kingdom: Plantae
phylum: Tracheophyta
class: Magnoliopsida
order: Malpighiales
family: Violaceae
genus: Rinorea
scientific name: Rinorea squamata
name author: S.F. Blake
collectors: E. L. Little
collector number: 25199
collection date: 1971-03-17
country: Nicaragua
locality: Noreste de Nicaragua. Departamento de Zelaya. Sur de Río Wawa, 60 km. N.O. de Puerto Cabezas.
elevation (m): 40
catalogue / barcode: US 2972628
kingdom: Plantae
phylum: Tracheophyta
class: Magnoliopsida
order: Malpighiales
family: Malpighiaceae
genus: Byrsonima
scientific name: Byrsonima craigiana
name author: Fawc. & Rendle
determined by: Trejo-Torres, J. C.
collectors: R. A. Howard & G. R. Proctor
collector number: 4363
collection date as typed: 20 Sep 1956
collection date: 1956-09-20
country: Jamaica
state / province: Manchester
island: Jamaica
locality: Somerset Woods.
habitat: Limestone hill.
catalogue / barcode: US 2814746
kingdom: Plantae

*WHAT YOU HAVE TO DO:* Render every line of the rows above as a JSON list of strings, one string per line, with blank lines omitted.

*TASK RESULT:*
[
  "kingdom: Plantae",
  "phylum: Tracheophyta",
  "class: Magnoliopsida",
  "order: Malpighiales",
  "family: Violaceae",
  "genus: Rinorea",
  "scientific name: Rinorea squamata",
  "name author: S.F. Blake",
  "collectors: E. L. Little",
  "collector number: 25199",
  "collection date: 1971-03-17",
  "country: Nicaragua",
  "locality: Noreste de Nicaragua. Departamento de Zelaya. Sur de Río Wawa, 60 km. N.O. de Puerto Cabezas.",
  "elevation (m): 40",
  "catalogue / barcode: US 2972628",
  "kingdom: Plantae",
  "phylum: Tracheophyta",
  "class: Magnoliopsida",
  "order: Malpighiales",
  "family: Malpighiaceae",
  "genus: Byrsonima",
  "scientific name: Byrsonima craigiana",
  "name author: Fawc. & Rendle",
  "determined by: Trejo-Torres, J. C.",
  "collectors: R. A. Howard & G. R. Proctor",
  "collector number: 4363",
  "collection date as typed: 20 Sep 1956",
  "collection date: 1956-09-20",
  "country: Jamaica",
  "state / province: Manchester",
  "island: Jamaica",
  "locality: Somerset Woods.",
  "habitat: Limestone hill.",
  "catalogue / barcode: US 2814746",
  "kingdom: Plantae"
]